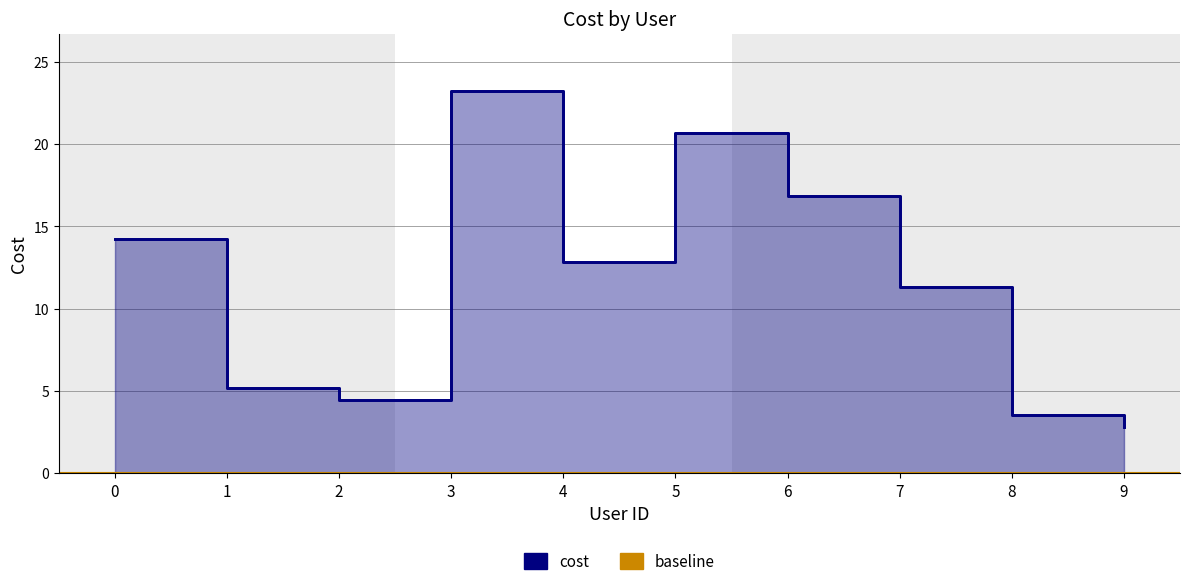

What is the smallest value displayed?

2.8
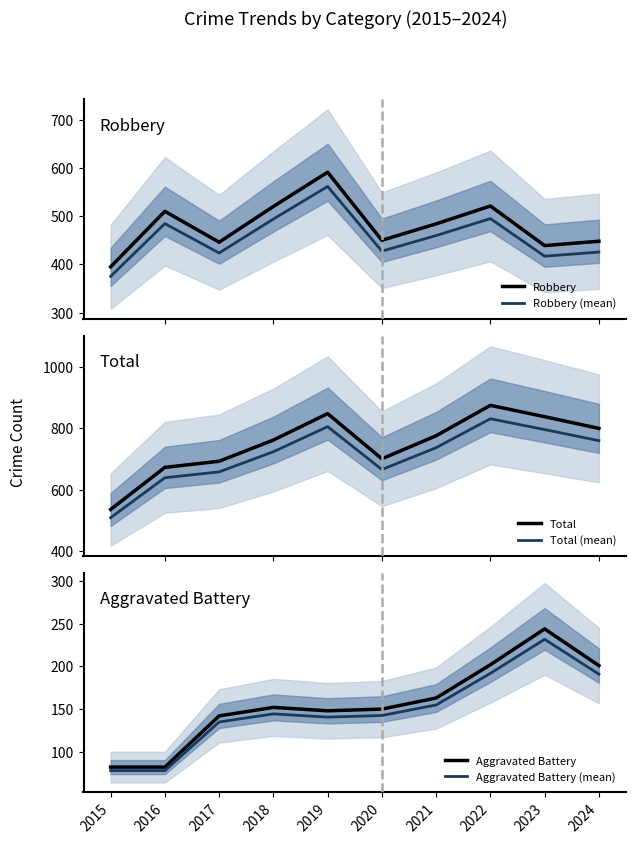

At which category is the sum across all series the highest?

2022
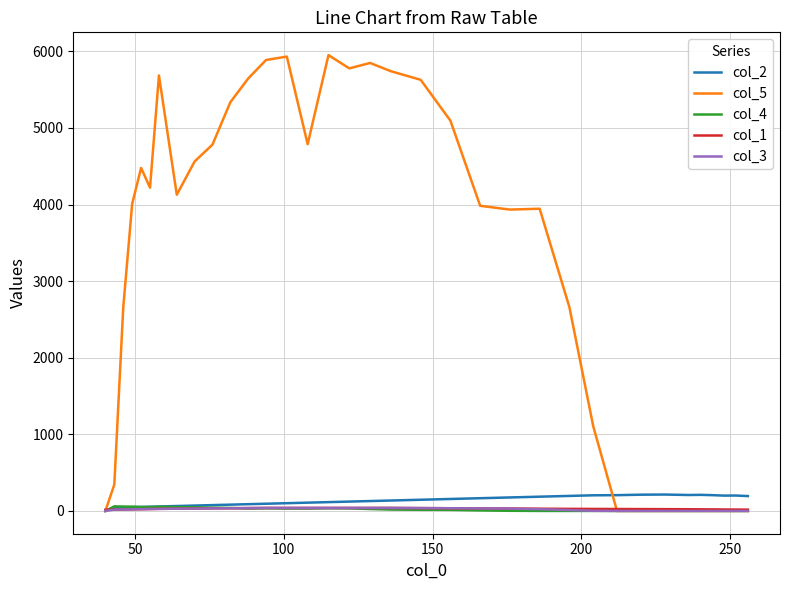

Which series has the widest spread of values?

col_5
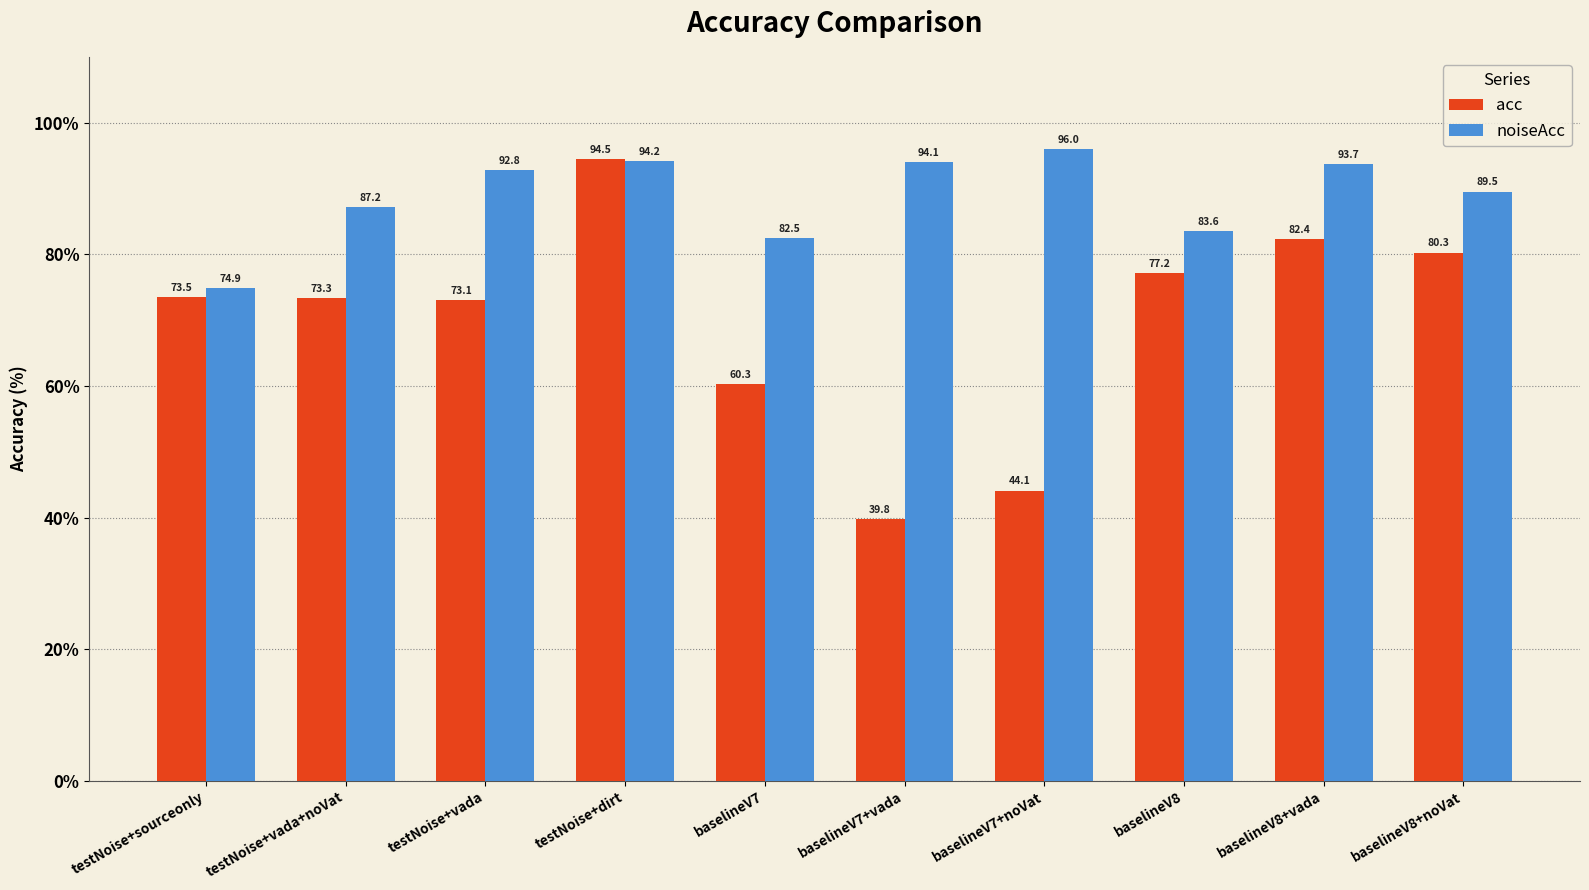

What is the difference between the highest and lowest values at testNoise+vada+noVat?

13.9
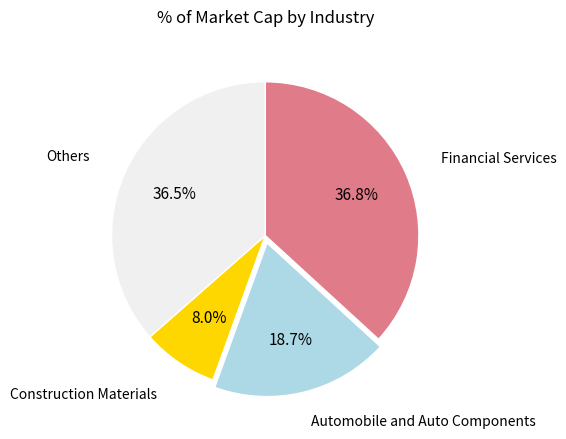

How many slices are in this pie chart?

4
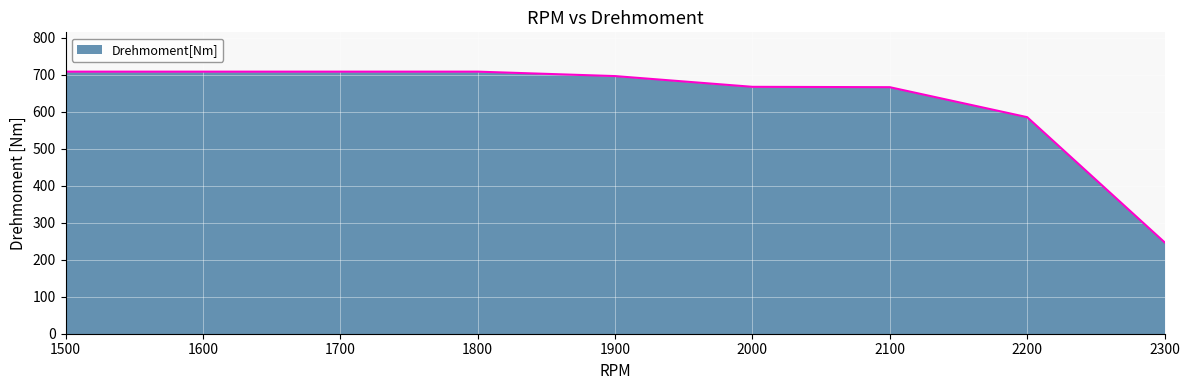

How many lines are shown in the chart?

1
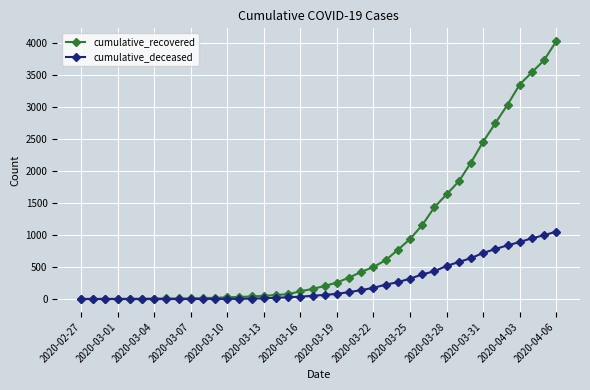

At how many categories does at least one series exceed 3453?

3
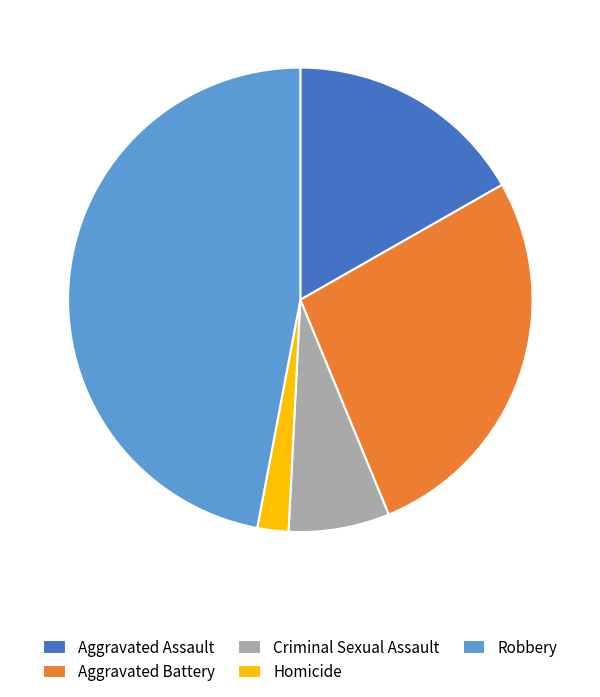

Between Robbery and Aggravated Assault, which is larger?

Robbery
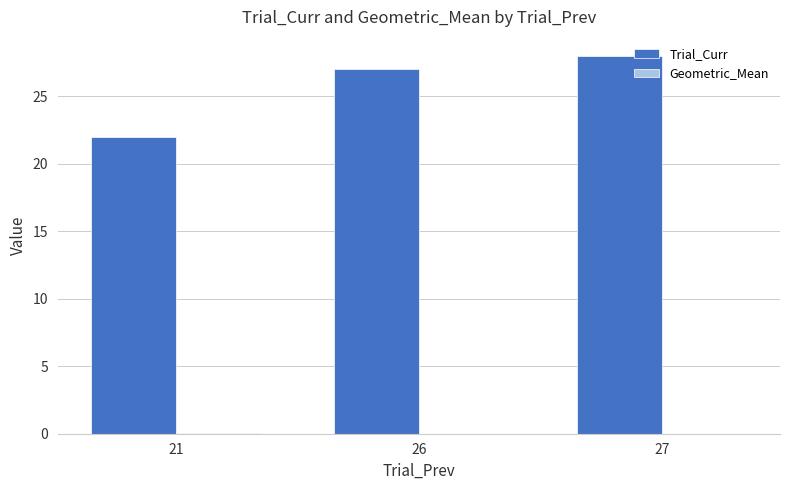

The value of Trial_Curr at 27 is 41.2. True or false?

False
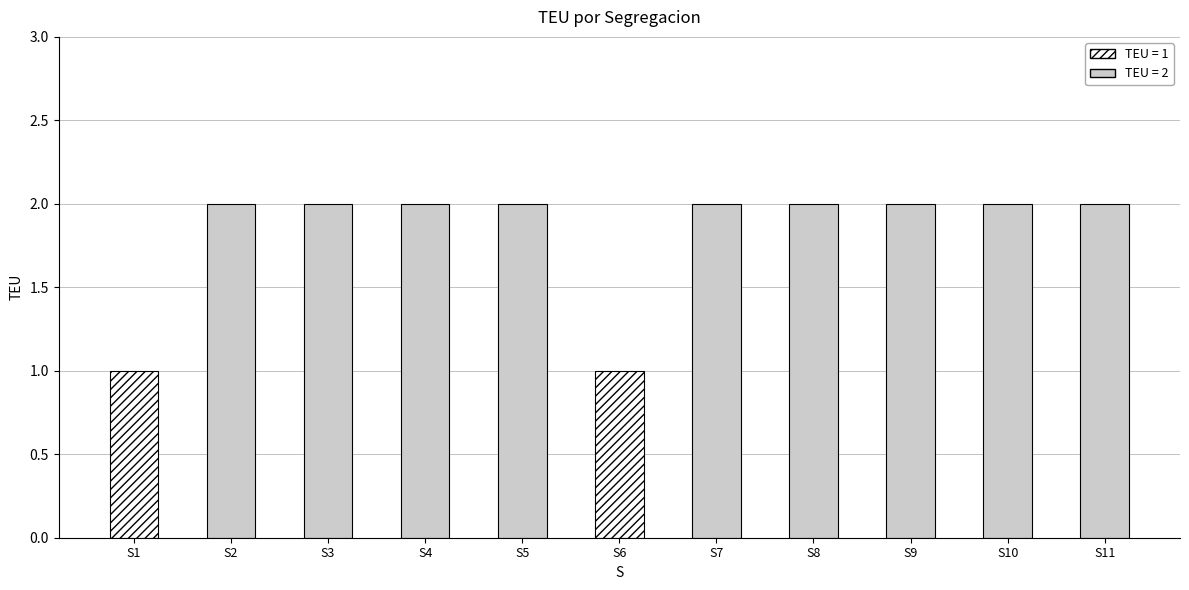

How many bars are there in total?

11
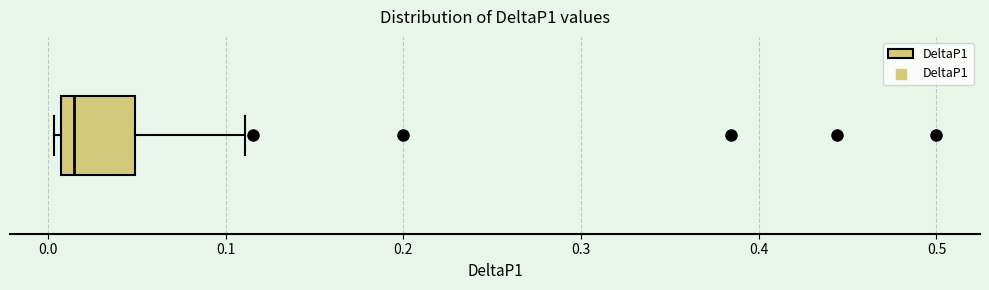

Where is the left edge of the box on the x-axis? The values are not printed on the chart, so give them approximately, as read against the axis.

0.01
☆ ☆ ☆
◆ **Your objective**:
Rewrite the text of all the rows above, switching every occurrence of "series" to "data set" and leaving everything else as it is. Leave out the pictures.

◆ **Answer for the task**:
What is the smallest value displayed?

2.8

At which category is the sum across all data set the highest?

2022

Which data set has the widest spread of values?

col_5

What is the difference between the highest and lowest values at testNoise+vada+noVat?

13.9

How many slices are in this pie chart?

4

How many lines are shown in the chart?

1

At how many categories does at least one data set exceed 3453?

3

Between Robbery and Aggravated Assault, which is larger?

Robbery

The value of Trial_Curr at 27 is 41.2. True or false?

False

How many bars are there in total?

11

Where is the left edge of the box on the x-axis? The values are not printed on the chart, so give them approximately, as read against the axis.

0.01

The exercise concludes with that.